Stichtag

27. April 1974 - Rudi Carrell startet "Am Laufenden Band"

"Wünsch dir was", "Dalli Dalli", "Der Große Preis", "Musik ist Trumpf": Die Siebziger sind das goldene Jahrzehnt der deutschen Fernsehshows. Der Quotenkönig am Samstagabend ist ein Holländer mit markantem Akzent: Rudi Carrell mit seiner turbulenten Familienshow "Am Laufenden Band".

Wie kein anderer Showmaster schafft es der quirlige Schlacks, Menschen von sechs bis sechsundachtzig mit ideenreichen Spielen, blühendem Blödsinn und ausgefallenen Kandidaten zu unterhalten. Zwischen 20 und 30 Millionen Zuschauer sind regelmäßig dabei, wenn einmal im Monat "Am Laufenden Band" live aus einem Studio von Radio Bremen kommt.

Aufwändiges Kandidaten-Casting

Sechs Jahre hat sich Rudi Carrell nach seinem ersten TV-Erfolg in Deutschland, der "Rudi Carrell Show", Zeit gelassen. Etwas mit originellen Typen als Kandidaten möchte er als Nächstes machen, nur kein Quiz, das ist ihm viel zu langweilig.

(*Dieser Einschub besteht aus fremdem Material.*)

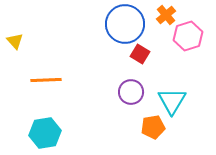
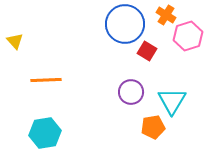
orange cross: rotated 18 degrees counterclockwise
red square: moved 7 px right, 3 px up
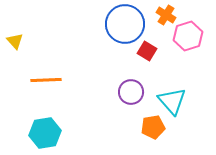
cyan triangle: rotated 12 degrees counterclockwise
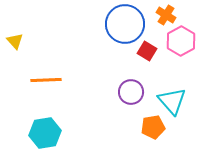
pink hexagon: moved 7 px left, 5 px down; rotated 12 degrees counterclockwise
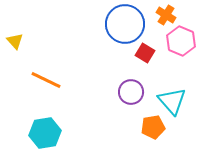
pink hexagon: rotated 8 degrees counterclockwise
red square: moved 2 px left, 2 px down
orange line: rotated 28 degrees clockwise
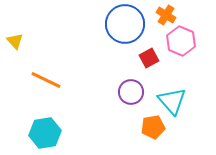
red square: moved 4 px right, 5 px down; rotated 30 degrees clockwise
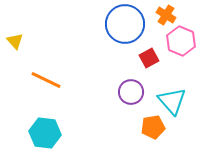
cyan hexagon: rotated 16 degrees clockwise
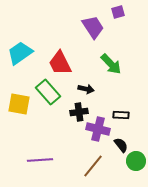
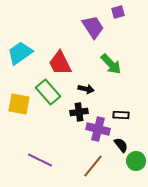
purple line: rotated 30 degrees clockwise
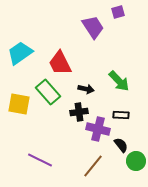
green arrow: moved 8 px right, 17 px down
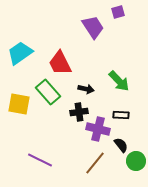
brown line: moved 2 px right, 3 px up
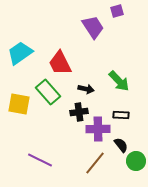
purple square: moved 1 px left, 1 px up
purple cross: rotated 15 degrees counterclockwise
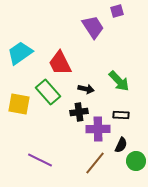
black semicircle: rotated 63 degrees clockwise
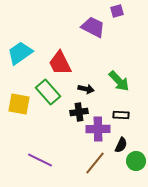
purple trapezoid: rotated 30 degrees counterclockwise
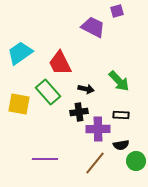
black semicircle: rotated 56 degrees clockwise
purple line: moved 5 px right, 1 px up; rotated 25 degrees counterclockwise
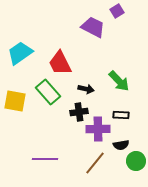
purple square: rotated 16 degrees counterclockwise
yellow square: moved 4 px left, 3 px up
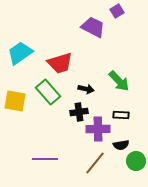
red trapezoid: rotated 80 degrees counterclockwise
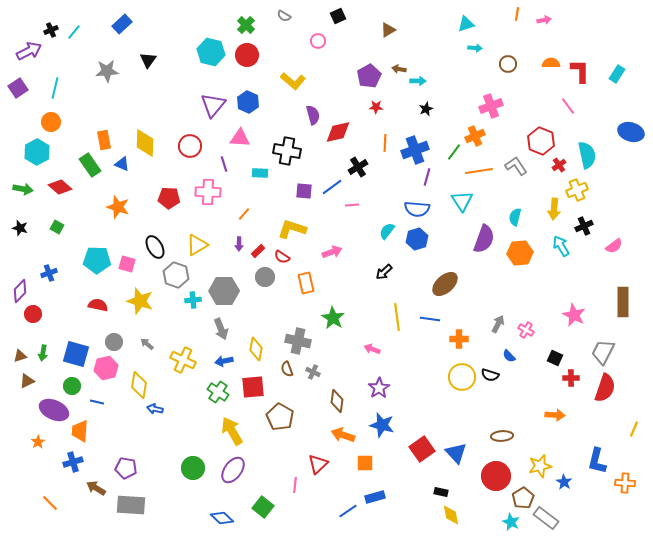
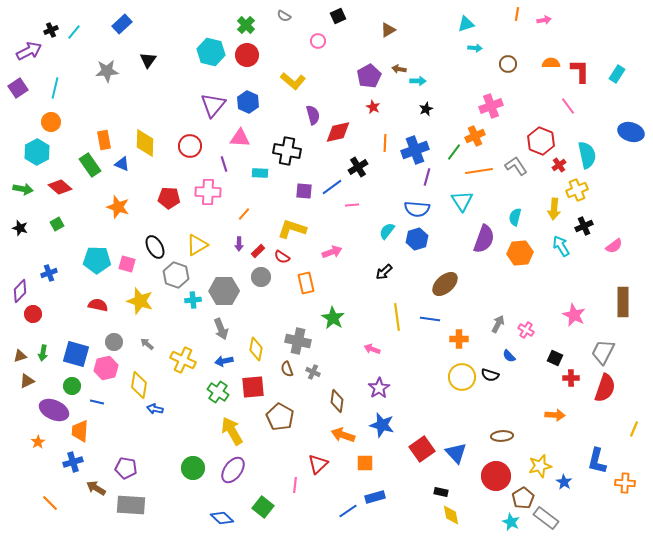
red star at (376, 107): moved 3 px left; rotated 24 degrees clockwise
green square at (57, 227): moved 3 px up; rotated 32 degrees clockwise
gray circle at (265, 277): moved 4 px left
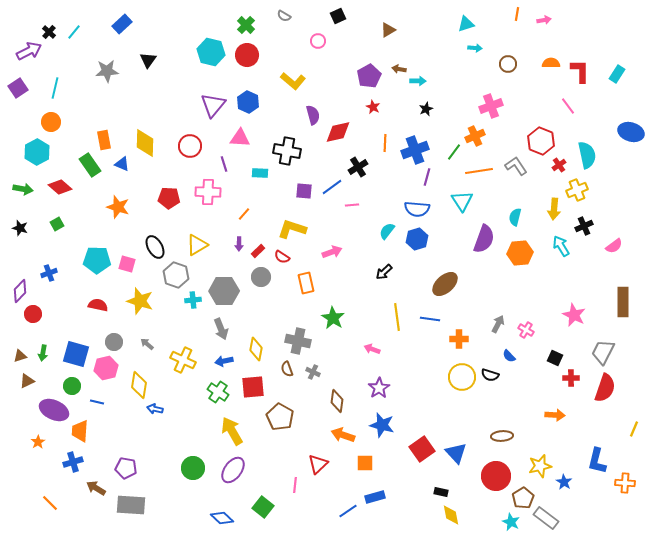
black cross at (51, 30): moved 2 px left, 2 px down; rotated 24 degrees counterclockwise
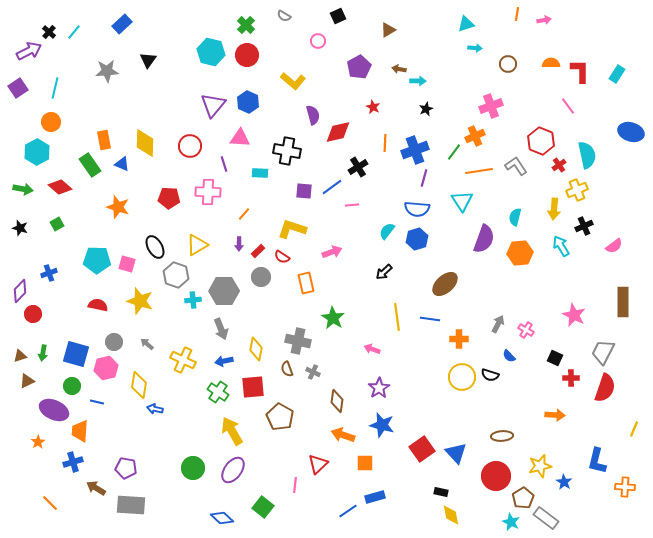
purple pentagon at (369, 76): moved 10 px left, 9 px up
purple line at (427, 177): moved 3 px left, 1 px down
orange cross at (625, 483): moved 4 px down
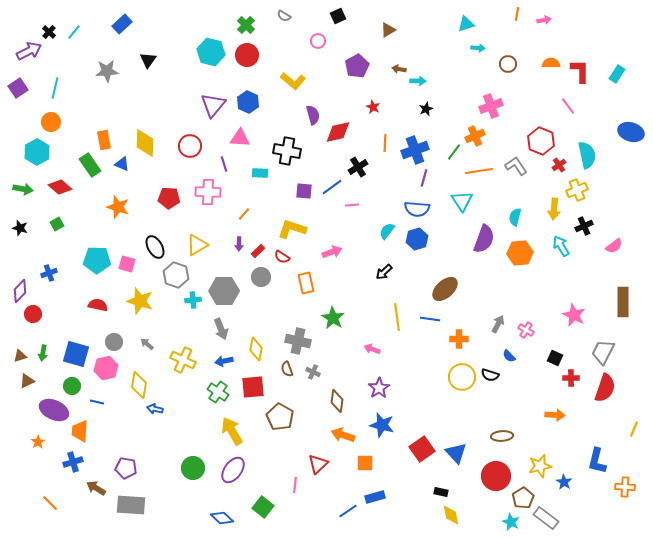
cyan arrow at (475, 48): moved 3 px right
purple pentagon at (359, 67): moved 2 px left, 1 px up
brown ellipse at (445, 284): moved 5 px down
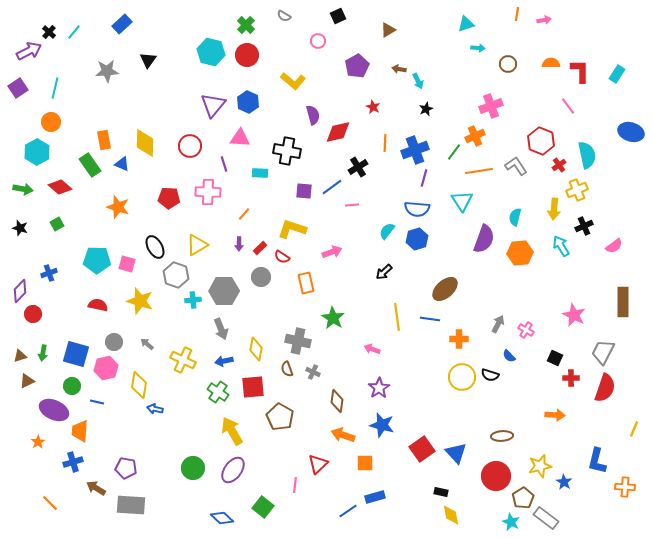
cyan arrow at (418, 81): rotated 63 degrees clockwise
red rectangle at (258, 251): moved 2 px right, 3 px up
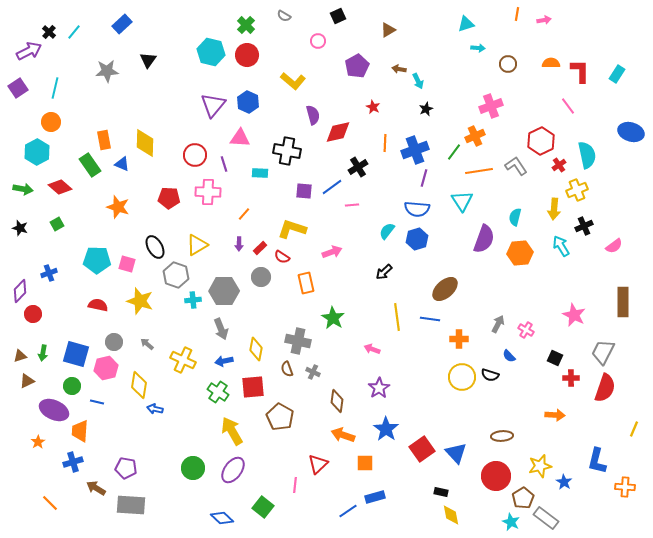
red hexagon at (541, 141): rotated 12 degrees clockwise
red circle at (190, 146): moved 5 px right, 9 px down
blue star at (382, 425): moved 4 px right, 4 px down; rotated 20 degrees clockwise
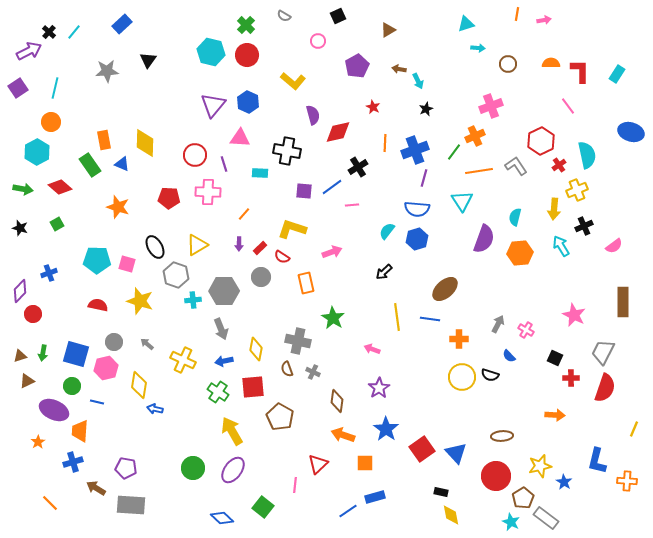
orange cross at (625, 487): moved 2 px right, 6 px up
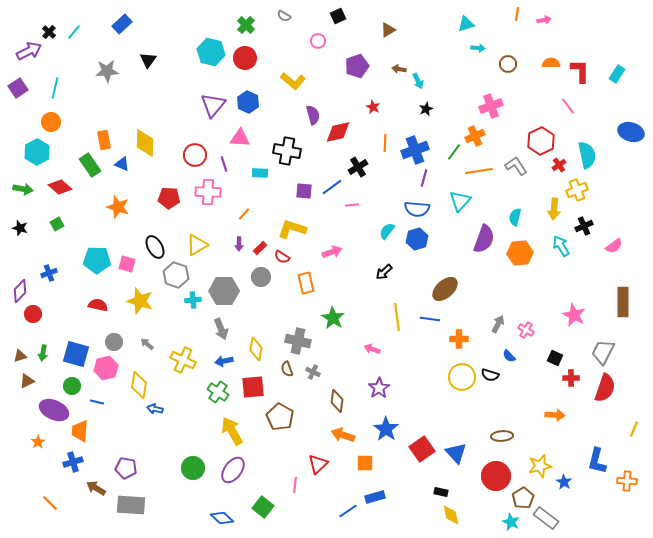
red circle at (247, 55): moved 2 px left, 3 px down
purple pentagon at (357, 66): rotated 10 degrees clockwise
cyan triangle at (462, 201): moved 2 px left; rotated 15 degrees clockwise
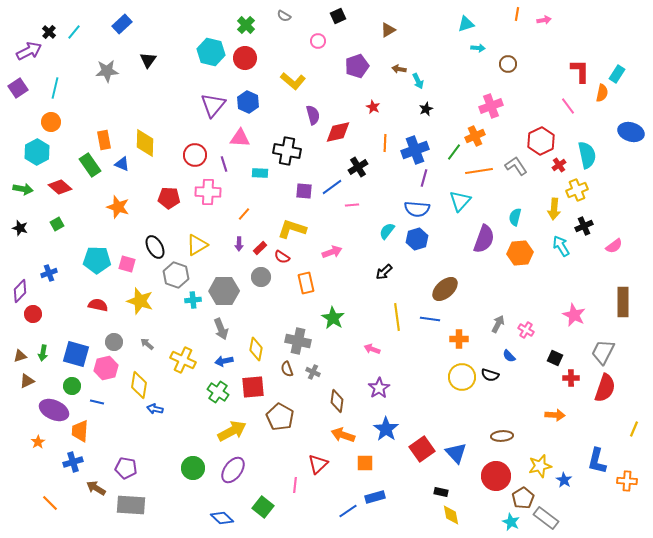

Am besten gefällt Carrell eine Show, die seine Kollegin Mies Bouwman erfunden und mit riesigem Erfolg in Holland präsentiert hat. Er kauft die Lizenz und nimmt, da die Realisierung das Budget seines Haussender Radio Bremen übersteigt, den WDR als Finanzier ins Boot.

Beim WDR stößt Carrell auch auf den geeigneten Produzenten für seine Sendung, einen jungen, noch unbekannten Fernsehschaffenden namens Alfred Biolek. Am 27. April 1974 strahlt die ARD die erste Ausgabe von "Am Laufenden Band" aus. Vier Paare treten gegeneinander an, wobei jedes Duo aus einer Familie, aber aus verschiedenen Generationen kommt. In Runde eins bestreiten die Kandidaten lustige Erkennungsspielchen. Dann müssen sie sich aus dem Stegreif als Akteure in komisch-absurden Szenen beweisen. Einfallsreichtum und Schlagfertigkeit sind Trumpf. Deshalb treibt Carrells Redaktion beim Casting der Kandidaten einen enormen Aufwand.

Muhammad Ali geht k.o.

Für Lacher sorgen auch Prominente von Bühne, Fernsehen und Sport, die als Überraschungsgäste in Spielen und Sketchen auftreten. Selbst internationale Stars wie Harry Belafonte, Louis de Funès oder Bud Spencer machen jeden Carrell-Spaß mit. TV-Detektiv Kojak alias Telly Savalas lässt sich die Glatze frisieren. Den Vogel schießt Boxchampion Muhammad Ali ab: mit einem Showkampf gegen die Kandidaten. Ali, selbst ein gewiefter Showman, lässt sich in großer Pose auf die Bretter schicken – ausgeknockt von einer rundlichen Dame im Großgeblümten. Ein anderer rundlicher Typ wird an Rudi Carrells Seite zum Publikumsliebling: Heinz Eckner, das gemütlich-komische Faktotum in jeder Sendung.

Drei Finalfragen zur Tagesschau vom selben Abend entscheiden über den Sieg, dann wird es erst richtig spannend. Hinter dem laufenden Band thronend, bekommt der Gewinner 40 Preise vorgeführt. Von Freibier über Fresskorb und Staubsauger bis zum Globus als Symbol für eine Flugreise ist alles drin. Als Clou gibt es immer ein Fragezeichen, hinter dem sich ein besonders origineller Preis verbirgt. Was der Gewinner dann in 30 Sekunden aufzählen kann, darf er mitnehmen. An das Fragezeichen erinnert sich natürlich bald jeder.

Am Silvesterabend 1979 präsentiert Rudi Carrell nach 51 Ausgaben zum letzten Mal "Am Laufenden Band". Die Zuschauerquote ist immer noch Spitze. Der kettenrauchende Carrell aber ist mit Ideen und Nerven am Ende und verkündet: "Nie wieder Fernsehen!" Zwei Jahre später landet er mit "Rudis Tagesshow" den nächsten Volltreffer.